Work to complete:
Print the line containing "- Evidence provided: 100% (was ~20%)" and each line after it to the end of the material below. Print nothing else.

· · ·

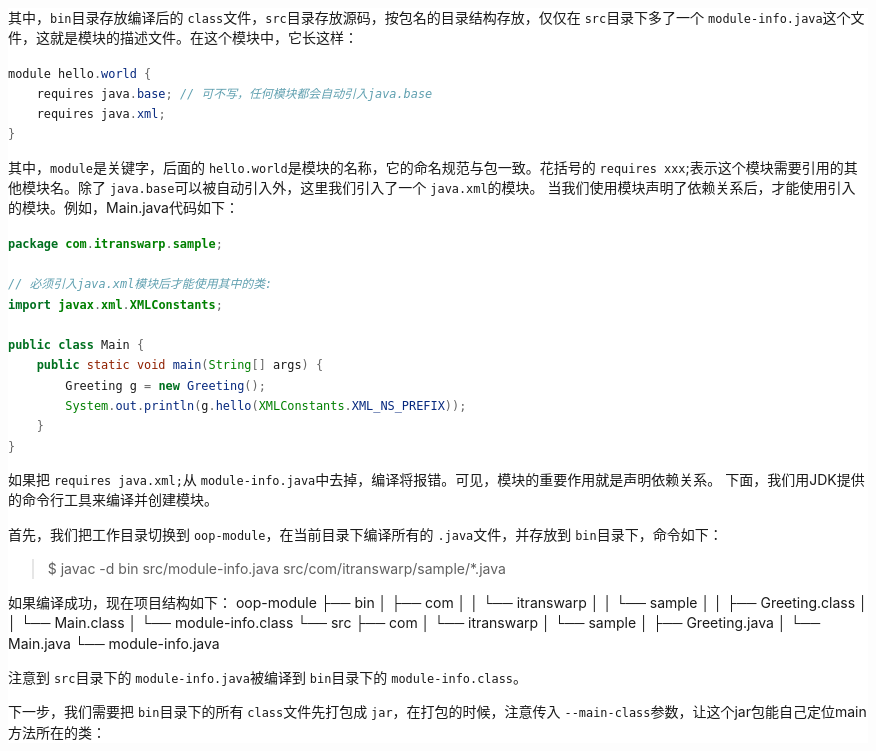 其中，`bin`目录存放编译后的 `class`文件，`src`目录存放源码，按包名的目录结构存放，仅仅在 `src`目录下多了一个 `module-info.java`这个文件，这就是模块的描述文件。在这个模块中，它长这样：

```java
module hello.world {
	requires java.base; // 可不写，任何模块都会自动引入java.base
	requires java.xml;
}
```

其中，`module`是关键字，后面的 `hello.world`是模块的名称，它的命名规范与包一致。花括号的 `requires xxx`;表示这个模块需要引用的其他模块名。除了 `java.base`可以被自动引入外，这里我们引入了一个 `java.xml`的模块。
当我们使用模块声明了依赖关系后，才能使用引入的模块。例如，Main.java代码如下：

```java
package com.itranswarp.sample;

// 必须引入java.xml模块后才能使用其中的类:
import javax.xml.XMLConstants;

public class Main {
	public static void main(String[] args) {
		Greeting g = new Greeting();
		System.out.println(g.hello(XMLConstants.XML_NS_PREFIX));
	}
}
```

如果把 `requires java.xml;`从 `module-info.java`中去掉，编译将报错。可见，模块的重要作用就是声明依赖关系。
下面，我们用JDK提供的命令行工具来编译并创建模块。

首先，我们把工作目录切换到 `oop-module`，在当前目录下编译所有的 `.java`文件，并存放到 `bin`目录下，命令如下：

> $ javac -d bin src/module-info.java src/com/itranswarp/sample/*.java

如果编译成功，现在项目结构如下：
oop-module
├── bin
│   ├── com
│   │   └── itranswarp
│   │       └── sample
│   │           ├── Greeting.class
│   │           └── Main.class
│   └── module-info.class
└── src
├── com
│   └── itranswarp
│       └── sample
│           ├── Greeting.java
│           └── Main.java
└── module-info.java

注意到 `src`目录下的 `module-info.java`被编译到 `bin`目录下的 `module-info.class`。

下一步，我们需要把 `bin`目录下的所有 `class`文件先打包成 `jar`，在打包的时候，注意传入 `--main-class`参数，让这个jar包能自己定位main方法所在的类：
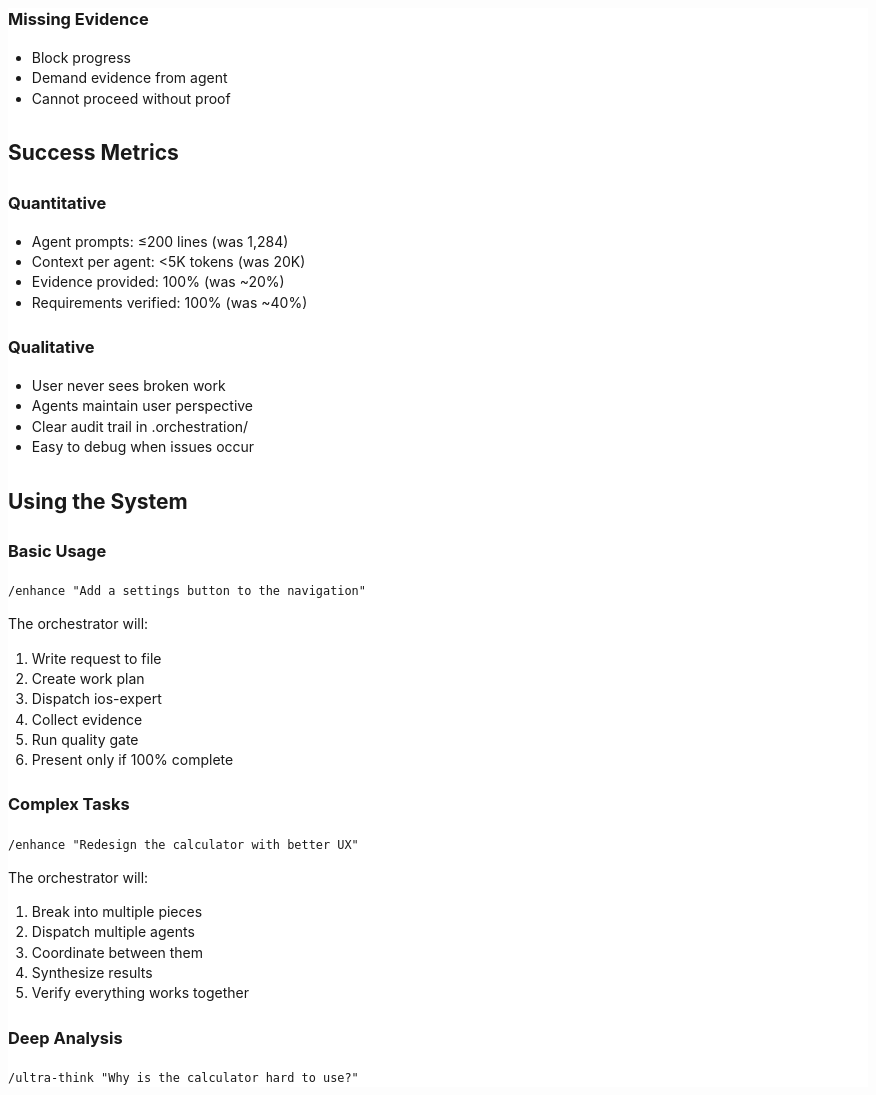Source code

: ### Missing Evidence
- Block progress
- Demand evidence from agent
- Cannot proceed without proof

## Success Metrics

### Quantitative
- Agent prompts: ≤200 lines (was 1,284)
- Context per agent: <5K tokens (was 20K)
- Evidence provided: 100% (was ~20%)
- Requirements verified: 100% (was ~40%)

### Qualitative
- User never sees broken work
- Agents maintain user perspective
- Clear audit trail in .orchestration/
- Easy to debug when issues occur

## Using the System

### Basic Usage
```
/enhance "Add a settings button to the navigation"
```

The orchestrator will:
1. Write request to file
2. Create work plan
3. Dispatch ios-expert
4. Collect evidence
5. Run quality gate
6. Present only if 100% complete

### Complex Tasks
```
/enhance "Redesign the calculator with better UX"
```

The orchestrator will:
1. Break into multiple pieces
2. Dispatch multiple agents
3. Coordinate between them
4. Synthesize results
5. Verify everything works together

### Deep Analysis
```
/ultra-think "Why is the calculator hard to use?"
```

· · ·

Answer below:
- Evidence provided: 100% (was ~20%)
- Requirements verified: 100% (was ~40%)

### Qualitative
- User never sees broken work
- Agents maintain user perspective
- Clear audit trail in .orchestration/
- Easy to debug when issues occur

## Using the System

### Basic Usage
```
/enhance "Add a settings button to the navigation"
```

The orchestrator will:
1. Write request to file
2. Create work plan
3. Dispatch ios-expert
4. Collect evidence
5. Run quality gate
6. Present only if 100% complete

### Complex Tasks
```
/enhance "Redesign the calculator with better UX"
```

The orchestrator will:
1. Break into multiple pieces
2. Dispatch multiple agents
3. Coordinate between them
4. Synthesize results
5. Verify everything works together

### Deep Analysis
```
/ultra-think "Why is the calculator hard to use?"
```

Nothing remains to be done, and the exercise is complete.